There were other moments like this in which I noticed. If he felt hurt or was feeling some type of pain, he would avert eye contact. It was a fluke how I noticed this. We were watching, Hatchi, a movie about a dog. He wasn't even 2 and half years old. He didn't understand the word, "death", let alone any aspect of it previous to this movie. When the dog died, the movie showed clips of "Hatchi's" past life with his owner until that moment in the present. Chris, walked away and didn't have any irregular motion. When I walked up to him, bent down, and tried looking at him, he pulled away. He actually tried hitting me. It was at that moment, I realized, "holy crap, he understood the dog died." How was it that a non-verbal Autistic child, understood something so powerful from pictures on a screen? The answer hit me like a ton of bricks. If a child cannot speak, but only think. A child can only hold images instead of words to meaning. He can understand better, deeper, and faster than most adults can.
Chris was not distracted from outside noise. Nor was he holding a word to a meaning. This meant he could see the picture more clearly than someone who takes those things into consideration, willingly or not. From that moment on, I began to teach him sign language and watch my facial expressions, my posture, walk, hand gestures, and eye contact.

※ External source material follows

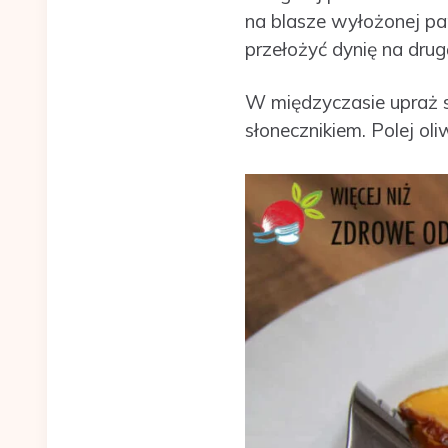
na blasze wyłożonej pap
przełożyć dynię na drug
W międzyczasie upraż sło
słonecznikiem. Polej ol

Another thing I realized, is the more I entered his world and allowed him to show/teach me, the more he maintained eye contact with me. Once he made eye contact, I would break away before him so he felt like he was in control. Kind of like bowing your head to a dog that wants to chew your face off. Or a person who wants to fight you. Most of the time, if you walk away, avert eye contact, or lower your eyes, the other person/animal doesn't feel conflict.

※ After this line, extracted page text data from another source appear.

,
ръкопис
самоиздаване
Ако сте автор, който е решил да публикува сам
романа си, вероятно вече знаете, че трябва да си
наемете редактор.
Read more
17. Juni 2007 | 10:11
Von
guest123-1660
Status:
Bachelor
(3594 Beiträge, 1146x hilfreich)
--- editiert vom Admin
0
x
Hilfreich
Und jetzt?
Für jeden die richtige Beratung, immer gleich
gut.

Why our Autistic children feel it's a negative thing to avert eye contact is not the issue. The real issue is when they do it. If you figure out when they do it, you can then flip the script and teach them the "social norm" of eye contact. Actually, the "monkey" I spoke of earlier in the post, Chris has since changed the reasoning. Now, he does it when there is too much "fun" or "exciting" stimuli. Like crashing a car on Roblox or we are going to a "party" (aka, friend's house, b-day party, vacation, any fun spot for children).
Now, that he is verbal, we have discussed the noise that comes with it. He has actually found a way to limit/eliminate the noise. The arm gestures and face freeze is still there, but I don't think he has much control over that. His brain has too much power over his body. He has made the verbal obey his command. Chris, also, looks strangers in the eyes. Due to us hugging to show we enjoy one another's company or like/love another, he now hugs strangers, too. I guess we can't win all the non-verbal battles!
Paulo Coelho once said, "No one can lie. No one can hide anything, when he looks directly into someone's eyes." Maybe our special children can see those things we hide. Maybe, they refuse to see it. My personal favorite, which has enhanced my life and his is, "Let my soul smile through my heart and my heart smile through my eyes, that I may scatter rich smiles in sad hearts."